Extracted text:
++++++

Blake, Cassels & Graydon LLP
- Headquarters: Toronto, Ontario, Canada
- No. of offices: 7
- No. of lawyers: 685 (2022)
- Key people: Geoff Belsher (Chairman); Bryson A. Stokes (Managing Partner);
- Date founded: 1856
- Founder: Edward Blake
- Company type: Limited liability partnership
- Website: www.blakes.com

= Blake, Cassels & Graydon =

Canadian legal firm

Blake, Cassels & Graydon LLP (Blakes) is an international corporate law firm with offices in Montreal, Ottawa, Toronto, Calgary, Vancouver, New York City, and London.

== History ==

The name Blakes referred to the founding brothers Edward Blake and Samuel Hume Blake, two prominent members of Toronto society in the early years of Canadian Confederation. Edward was best known for being the second Premier of Ontario (1871-72), and for leading the Liberal Party in Canada’s second, fifth and sixth elections held respectively in 1872, 1882 and 1891, being the party’s only leader who was never Prime Minister until the 2000s. Edward was called to the bar in the fall of 1856. He was briefly in partnership with Stephen Maule Jarvis but they parted ways after just a year. Instead, he entered partnership with Samuel upon the younger brother’s admittance by the Law Society as a solicitor in 1858. As Edward’s time was increasingly consumed by politics, Samuel oversaw the rapid success of the firm, while supporting his brother’s as an organizer and bagman for the Liberal Party. They both became benchers of the law society in 1871. In 1872, Edward resigned as premier to devote his full attention to leading the national Liberal Party and was succeeded by Oliver Mowat. Samuel succeeded Mowat as the vice-chancellor of the Ontario Court of Chancery, the same court their father William Hume Blake reformed while he was Solicitor-General for Upper Canada and served as chancellor from 1849 to 1862.

In November 1859, the firm was renamed Blake, Cawthra & Blake when Henry Cawthra joined partnership

In 1867, Blakes incorporated what would become Canadian Imperial Bank of Commerce. The bank remains one of the firm's oldest clients.

In 1868, The firm was renamed Blake, Kerr and Wells. James Kirkpatrick Kerr was married to a sister of the Blakes, and would later become a Liberal senator and president of the Ontario Liberals. Rupert Mearse Wells would leave the partnership a short time after to succeed Edward as the MPP for Bruce South.

++++++

The data:
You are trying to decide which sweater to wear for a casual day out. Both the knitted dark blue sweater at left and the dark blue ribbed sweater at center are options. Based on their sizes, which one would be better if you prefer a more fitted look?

++++++

Study questions:
1: In the Blakes law firm article, shorten the paragraph beginning "In 1868, The firm was renamed" into a short bulleted list that keeps its main facts.
2: Carry on the Blakes law firm article from its last paragraph, writing the next part of the firm's history.

Outputs by task:
1:
- In 1868 the firm was renamed Blake, Kerr and Wells.
- James Kirkpatrick Kerr was married to a sister of the Blakes. He later became a Liberal senator and president of the Ontario Liberals.
- Rupert Mearse Wells left the partnership soon after to succeed Edward as the MPP for Bruce South.

2:
In 1871, the firm was renamed Blake, Kerr and Bethune. James Bethune also left shortly after to become the  MPP for Stormont. Walter Cassels, who would in 1920 become president of the Exchequer Court (predecessor of the Federal Court) was listed as a partner by this time.

In 1873, with Bethune having left for politics, the firm became Blake Kerr & Boyd, with the addition of John Alexander Boyd, who would become in 1881 become the last Chancellor of Ontario before the court became the Chancery Division of the High Court of Justice and in 1887 the president of the entire High Court of Justice. He was knighted by Queen Victoria in 1889.

In 1878, Blakes was the first business in Canada to install a telephone system that provided a direct link to the offices of the Ontario Court of Appeal and the Supreme Court of Canada at Osgoode Hall.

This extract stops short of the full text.